Since Marian Central Catholic High School opened in 1959, its students have taken first-semester final exams in mid-January. During Christmas break, students pored over study guides and completed assignments. Assistant Principal Cheryl Loy characterized Christmas vacation as “the break that [wasn’t] a break.”

This year, Marian joins a growing number of high schools in the United States that have rearranged the academic calendar so students finish the first semester before Christmas vacation. At Marian, students are taking their finals Dec. 19 to 21. Woodstock and Woodstock North high schools made the switch to pre-Christmas exams seven years ago.

The change in exam schedule necessitated starting the school year earlier, so Marian students reported to school Aug. 17.

“I wanted to die,” said senior Addison Fortin.  As Christmas and exams drew closer, Fortin was able to see the positive side of the change. “Getting out in May [as opposed to June] makes it feel like the school year’s going faster,” she said.

Guidance counselor Tom Kruse said the advantages of taking final exams before Christmas break “far outweigh the disadvantages.” First, he pointed out, “The students don’t have to worry about anything over break.”

Tiffany Teubert, a senior, cited the advantage of having exams on the heels of classroom instruction with no vacation gap: “You remember everything,” she said.

Kruse also noted the advantage for the faculty.

“Teachers can start the new semester out of the box after Christmas with no reteaching,” he said. English teacher and former Marian student Kasey Gallagher looks forward to “the calm after the storm. We get to have a real break and relax,” she said. “We don’t have to answer emails and can have time with our families.”

Loy shared that pre-Christmas exams have more profound advantages than convenience and aligning with neighboring schools’ calendars. Marian hosts a series of workshops for parents titled “Conversations that Matter.” The second workshop, “Raising Resilient Teens,” partly covered how to help high school students deal with stress and anxiety.

Loy pointed to three factors that have raised the stress level for high school students: social media, multiple sittings for college placement exams and colleges’ expectations that students take the most challenging class work, particularly Advanced Placement courses.

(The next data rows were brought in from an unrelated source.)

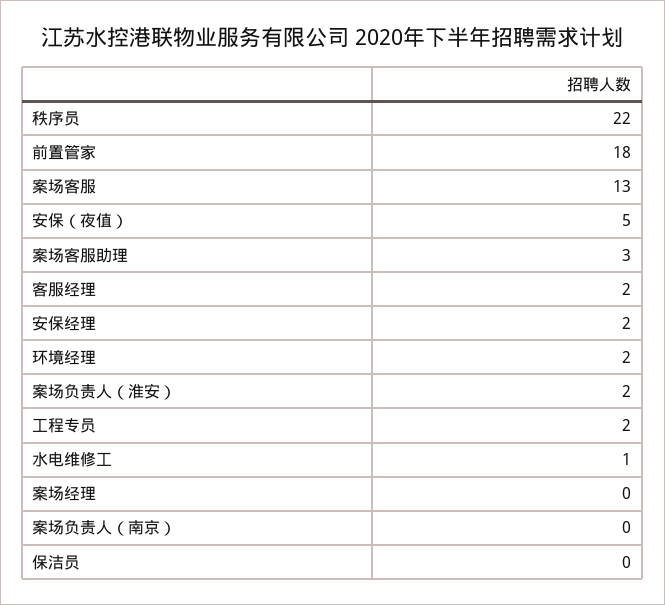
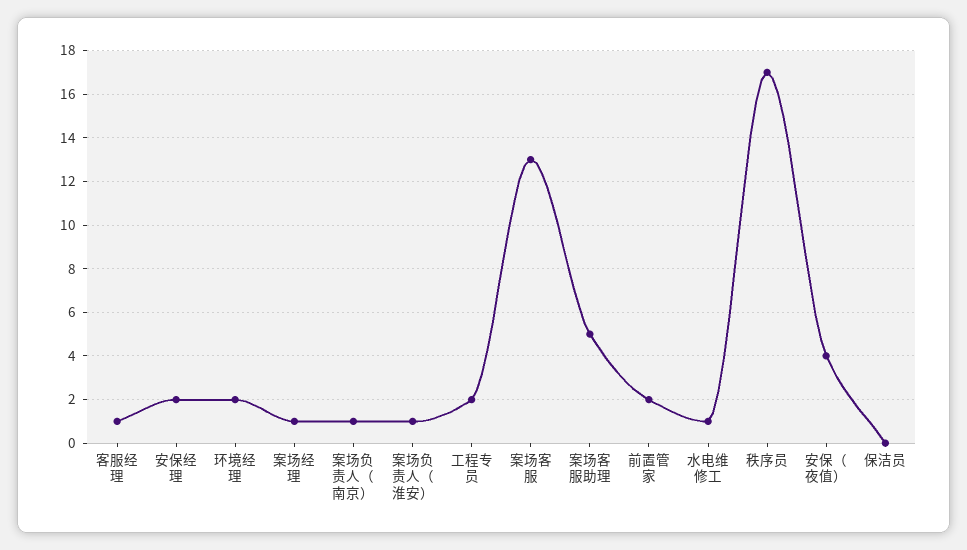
秩序员: 22 -> 17
前置管家: 18 -> 2
安保（夜值）: 5 -> 4
案场客服助理: 3 -> 5
客服经理: 2 -> 1
案场负责人（淮安）: 2 -> 1
案场经理: 0 -> 1
案场负责人（南京）: 0 -> 1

Social media, Loy said, is an “ongoing, relentless invasion.” Emails from colleges arrive in students’ inboxes with constant reminders that time’s running out to apply to a university, craft an essay for a scholarship or submit necessary paperwork. Because students can see emails on their phones, there’s “no time to step away from anything,” Loy said. She likened students’ omnipresent phones to a television, with an important exception.

“They can’t turn the TV off,” she said. “It builds and maintains stress.”

Gone are the days when students took the ACT or SAT just once at the beginning of their senior year. Researchers Matt Harmston and Jill Crouse put the percentage of students who take the ACT multiple times at 45 percent in 2015. Colleges reward this practice by accepting students’ highest score in each area, such as English or math, allowing students to cherry- pick their best scores from different sittings for the test. Between tests, many students work with a tutor or take test preparation courses after school.

Marian’s course catalog includes 21 honors and 15 Advanced Placement offerings for which students can earn college credit. For honors classes, Marian’s course catalog advises, “Students in these rigorous courses should expect extensive assignments and must assume responsibility for daily class participation.” AP courses come with the same course expectations, plus taking an exam in late April or May to determine if a student will receive college credit for the course.

“You see what [the students] are putting themselves through,” said Loy. “We have to ask, ‘Are they balanced?’”

Loy, a former English teacher, hopes students will take advantage of free time over Christmas break to “be bored.” She wants them “to pick up a book they want to read.” She underlined that helping students reduce stress and anxiety was the most important reason to adjust the exam schedule.

“It’s for their spiritual and emotional health,” she said, “to protect their downtime and let the brain recover.”